PROBLEM STATEMENT:
Reproduce the text of every entry below word for word, leaving out the pictures.

(Chart comprehension data)
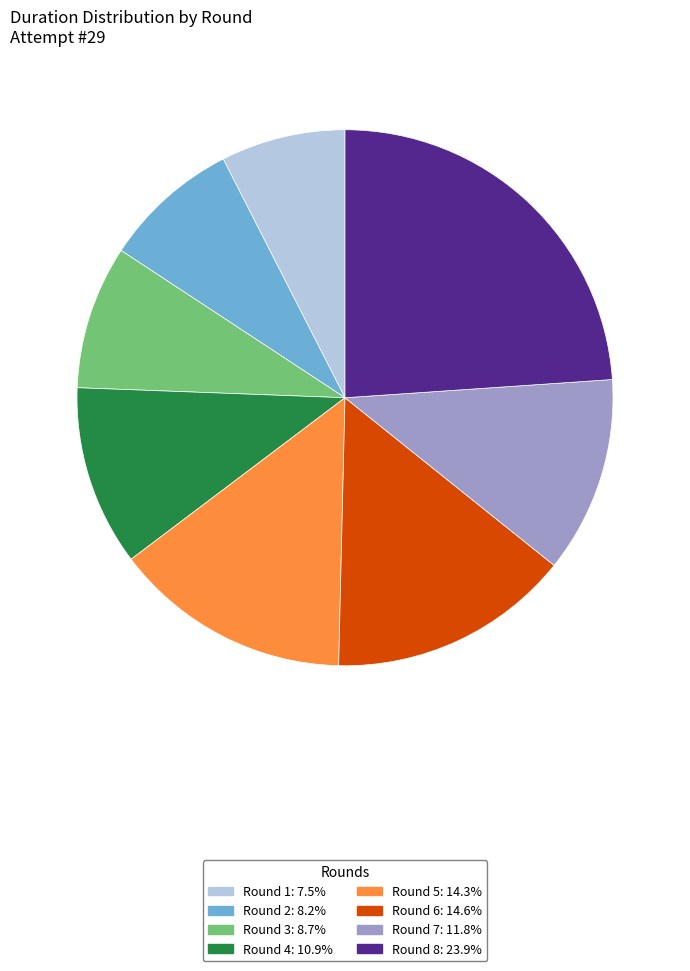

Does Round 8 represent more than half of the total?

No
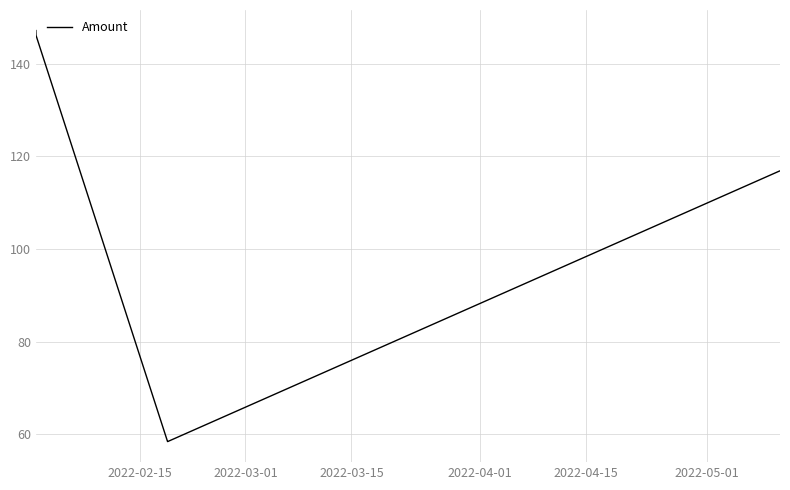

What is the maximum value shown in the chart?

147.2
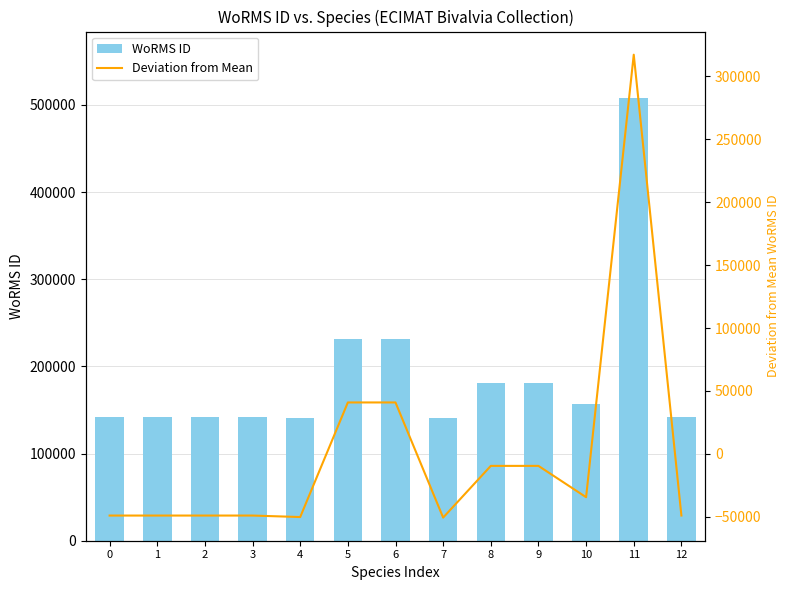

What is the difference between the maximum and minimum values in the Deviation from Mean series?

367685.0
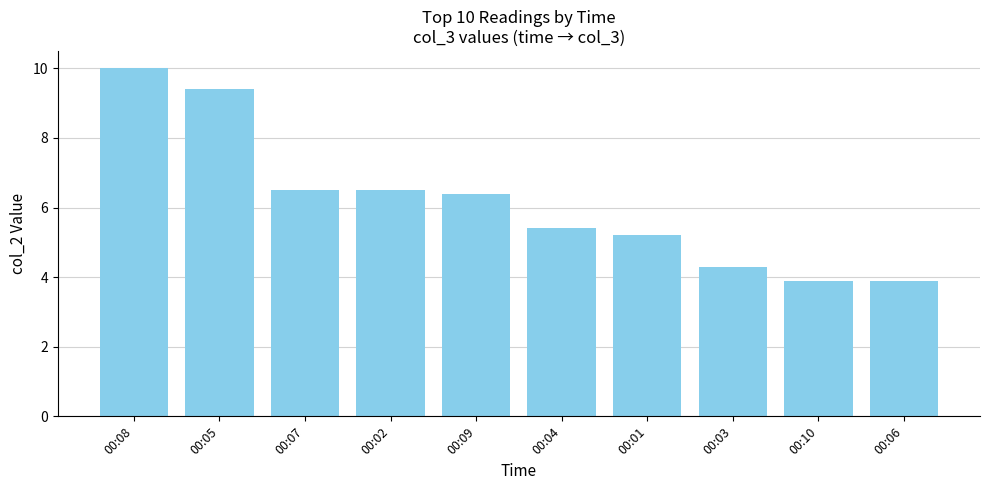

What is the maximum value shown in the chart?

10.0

SOLUTION:
Does Round 8 represent more than half of the total?

No

What is the maximum value shown in the chart?

147.2

What is the difference between the maximum and minimum values in the Deviation from Mean series?

367685.0

What is the maximum value shown in the chart?

10.0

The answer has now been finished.